Aber auf was sollte man achten?

  • Man kann es bei niedrigen Geschwindigkeiten üben und den Körper daran gewöhnen: Die Nasenatmung! Es bringt viele Vorteile, wenn man auch bei höherem Tempo noch bei der Nasenatmung bleiben kann! Bei Atmung durch die Nase wird die durchströmende Luft gefiltert und angefeuchtet. Dadurch trocknet der Rachen nicht so aus. Und im Winter wird die Luft schön vorgewärmt. Sie glauben nicht, wie viele E-Mails an mich sich mit diesem Problem befassen und wie viele Leute im Winter deswegen nicht Joggen!

  • Versuchen Sie bewusst tief ein- und auszuatmen. Nur so kommt es auch zu einem guten Luftaustausch und der benötigte Sauerstoff kommt auch in den Körper. Gerade in den anfänglichen Gehpausen besonders tief ein- und ausatmen. Unterstützt wird das Ganze mit der Körperhaltung. Beim tiefen Einatmen Körper strecken und auf die Zehenspitzen gehen und Arme über den Kopf heben. Anschließend richtig kräftig ausatmen. Dabei fällt der Körper regelrecht in sich zusammen und die Arme berühren schon die Fußspitzen. Kurz verweilen und dann beim Einatmen sich wieder richtig strecken!

  • Ich rate allen Anfängern nicht nur langsam zu beginnen, sondern auch die Steigerungsraten gering zu halten. Mit dem Joggen trainiert man nicht nur die Beinmuskeln, denn auch die Atmung muss trainiert werden. Das Zusammenspiel aller Körperbereiche muss sich erst einspielen. Wer anfängt zu hecheln, ist viel zu schnell gelaufen.

  • Das sicherste Zeichen für zu schnelles Laufen und der nicht abgestimmten Atmung ist das Seitenstechen, das fast nur Neulinge befällt. Schon beim ersten Anzeichen Tempo raus und tatsächlich paar Mal kräftig durch den Mund ausatmen. Wer gut und tief ausgeatmet hat, kann meist auch wieder gut Luft holen. Wenn es nicht mehr hilft, die oben beschriebenen Atemübungen machen.

  • Wer später mal höheres Tempo geht, wird auch irgendwann auch durch den Mund atmen müssen, sonst bekommt man nicht genügend Luft. Gutes Training schiebt diesen Zeitraum aber hinaus.
    Wobei ich hier auch klarstellen möchte: Mundatmung ist nichts schlimmes! Meine Frau bekommt durch die Nase kaum Luft und joggt seit Jahren nur mit Mundatmung. Probleme hat sie allerdings bei kalten Temperaturen.

  • Wer trotz sehr langsamen Tempos (erst recht beim Walken) heftige Atemprobleme hat, sollte einen Arzt aufsuchen.
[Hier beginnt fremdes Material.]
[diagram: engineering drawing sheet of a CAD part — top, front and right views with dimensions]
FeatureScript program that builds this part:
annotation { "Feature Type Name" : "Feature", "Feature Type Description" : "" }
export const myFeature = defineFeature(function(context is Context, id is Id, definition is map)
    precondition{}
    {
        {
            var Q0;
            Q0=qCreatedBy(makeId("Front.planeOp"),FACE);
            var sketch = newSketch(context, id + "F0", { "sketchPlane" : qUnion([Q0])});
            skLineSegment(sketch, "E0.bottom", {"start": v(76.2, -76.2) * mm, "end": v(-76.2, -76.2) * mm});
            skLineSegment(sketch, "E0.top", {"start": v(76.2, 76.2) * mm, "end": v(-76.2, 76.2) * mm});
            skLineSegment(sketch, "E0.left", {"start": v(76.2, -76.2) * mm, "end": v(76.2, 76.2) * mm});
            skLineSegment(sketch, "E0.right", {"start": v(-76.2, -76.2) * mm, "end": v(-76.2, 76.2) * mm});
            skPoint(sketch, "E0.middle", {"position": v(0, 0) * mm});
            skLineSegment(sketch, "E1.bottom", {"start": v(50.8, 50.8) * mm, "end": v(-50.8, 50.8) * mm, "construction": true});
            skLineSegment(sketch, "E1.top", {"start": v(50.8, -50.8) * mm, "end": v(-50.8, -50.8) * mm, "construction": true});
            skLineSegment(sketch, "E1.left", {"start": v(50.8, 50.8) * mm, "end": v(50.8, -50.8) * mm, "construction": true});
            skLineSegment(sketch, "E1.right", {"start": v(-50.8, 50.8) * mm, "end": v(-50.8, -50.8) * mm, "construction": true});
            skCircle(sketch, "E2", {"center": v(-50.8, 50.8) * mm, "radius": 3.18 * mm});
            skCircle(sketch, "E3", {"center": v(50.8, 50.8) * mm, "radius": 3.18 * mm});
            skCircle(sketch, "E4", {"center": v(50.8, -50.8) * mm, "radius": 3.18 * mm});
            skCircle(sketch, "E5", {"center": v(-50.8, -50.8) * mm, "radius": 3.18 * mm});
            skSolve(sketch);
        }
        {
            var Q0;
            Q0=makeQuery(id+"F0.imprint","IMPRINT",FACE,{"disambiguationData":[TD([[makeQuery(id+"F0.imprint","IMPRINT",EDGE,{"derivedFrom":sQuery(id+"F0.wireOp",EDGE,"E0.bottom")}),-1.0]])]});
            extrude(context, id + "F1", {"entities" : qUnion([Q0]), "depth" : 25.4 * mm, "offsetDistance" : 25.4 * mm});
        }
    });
Manchmal stecken doch versteckte Krankheiten dahinter. Auch bei Problemen mit der Nasenatmung bei sehr langsamen Tempos kann eine schiefe Nasenscheidewand dahinter stecken. Dann muss ein HNO-Arzt entscheiden, ob man etwas machen muss, oder ob man doch mit reiner Mundatmung joggen sollte.

  • Wer "nur" im Fitness und Gesundheitsbereich laufen will, sollte immer die Regel beachten:
    Beim Joggen und Walken sollte man sich noch unterhalten können.
    Wer nach Luftschnappen muss, und wenn er angesprochen wird, erst mal hecheln muss, ehe er etwas sagen kann, war viel zu schnell unterwegs!

Fazit:
Wenn man bei der Atmung überhaupt auf etwas achten sollte, dann auf die Regel: Wenn man kräftig ausatmet, dann holt sich der Körper automatisch richtig Luft, egal ob durch Mund oder Nase!
So kommt es auch zu keiner Pressatmung und meist auch zu keinem Seitenstechen. Wer viel Luft holt, kann natürlich auch viel Energie erzeugen, denn ohne Sauerstoff läuft auf Dauer nichts!